** TASKS AND EXERCISES **
A. Please write out the insolvent trading text from "Wrongful trading means that" to "director knows this.", word for word.
B. Pick up the insolvent trading text after its last sentence and continue it.

** Start PASSAGE SHOWN **

Trading while insolvent means a company continues to operate as normal despite being unable to pay debts, or where corporate liabilities outweigh assets.
UK company law makes it clear that, after insolvency, a director’s responsibilities are to creditors, not shareholders. As such, any actions taken after becoming aware of the company’s financial situation must be in accordance with this.
If you suspect the company is insolvent, you should seek professional advice immediately. Don’t pay anyone, including yourself, or dispose of any assets. It would be wise to document all actions taken, including your justification for your actions.
If the company goes into liquidation, the Official Receiver or Insolvency Practitioner handling the case has a duty to investigate the actions of directors in the period preceding insolvency. Part of their responsibility to creditors is to check for any evidence of wrongful or fradulent trading on behalf of directors.
Wrongful trading means that a director continued to trade with the result of failing to minimise the loss to company creditors when they should have done so.
The regulations around Wrongful Trading are laid out in Section 214 of the Insolvency Act 1986.
Section 214 defines wrongful trading as trading when a director “knew, or ought to have concluded that there was no reasonable prospect of avoiding insolvent liquidation.”
So while trading insolvent could happen when the company is merely technically insolvent, but easily able to solve that when a big invoice is paid, wrongful trading means the sitution is permanent, and the director knows this.

** End PASSAGE SHOWN **
** Start INFORMATION PROVIDED **

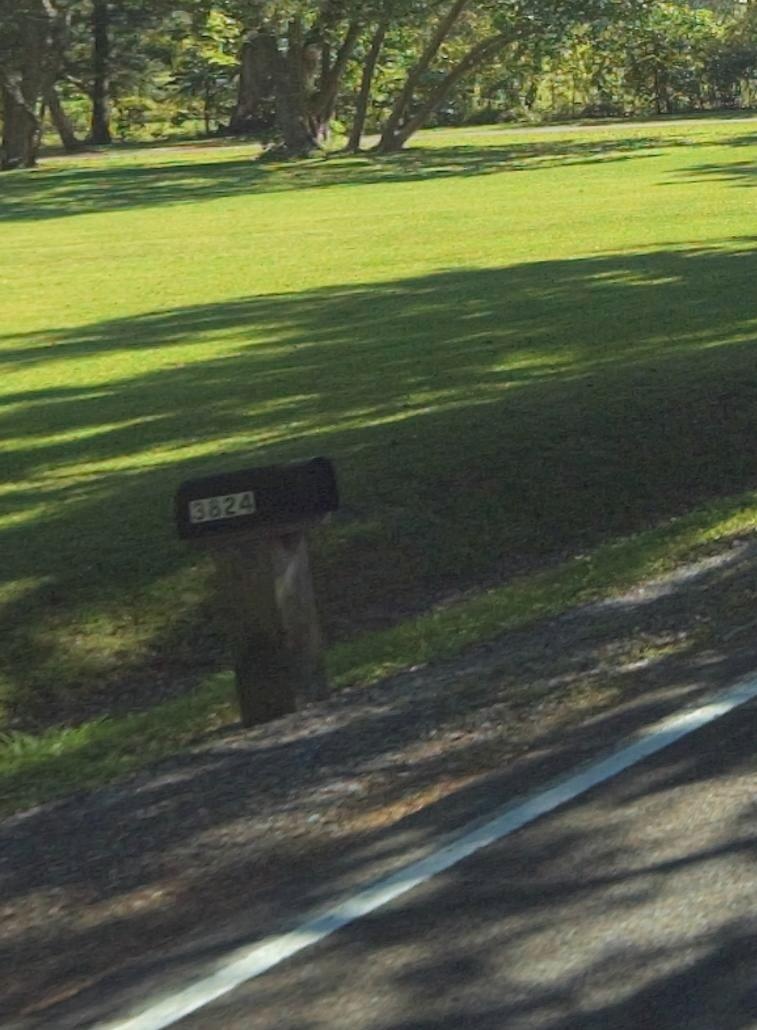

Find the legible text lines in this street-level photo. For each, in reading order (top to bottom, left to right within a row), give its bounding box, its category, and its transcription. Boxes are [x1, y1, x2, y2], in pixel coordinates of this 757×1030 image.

** End INFORMATION PROVIDED **

** ANSWERS TO EACH TASK **
A.
Wrongful trading means that a director continued to trade with the result of failing to minimise the loss to company creditors when they should have done so.
The regulations around Wrongful Trading are laid out in Section 214 of the Insolvency Act 1986.
Section 214 defines wrongful trading as trading when a director “knew, or ought to have concluded that there was no reasonable prospect of avoiding insolvent liquidation.”
So while trading insolvent could happen when the company is merely technically insolvent, but easily able to solve that when a big invoice is paid, wrongful trading means the sitution is permanent, and the director knows this.

B.
What are the Potential Consequences of Trading Whilst Insolvent?
The IP’s investigation will examine:
- whether the director acted responsibily before the company went into liquidation
- whether the director took responsible steps to minimise losses for creditors
Where evidence of wrongful trading can be substantiated, directors can be held personally liable for company debts. This is obviously a more serious situation than merely insolvency, in which a directors assets would be traditionally protected by the corporate veil.
In serious cases, the Insolvency Service can even issue a director’s disqualification, meaning a ban of up to 15 years from serving as a director.
What to do if Trading Whilst Insolvent
- Take advice immediately from a licensed insolvency practitioner
- Don’t pay anyone or dispose of any assets
- Carefully document any actions you take as a director
- Don’t do anything which could negatively impact creditors such as taking money out of the company, paying one creditor ‘in preference’ to another, or collect money from clients for work that you know can’t be completed.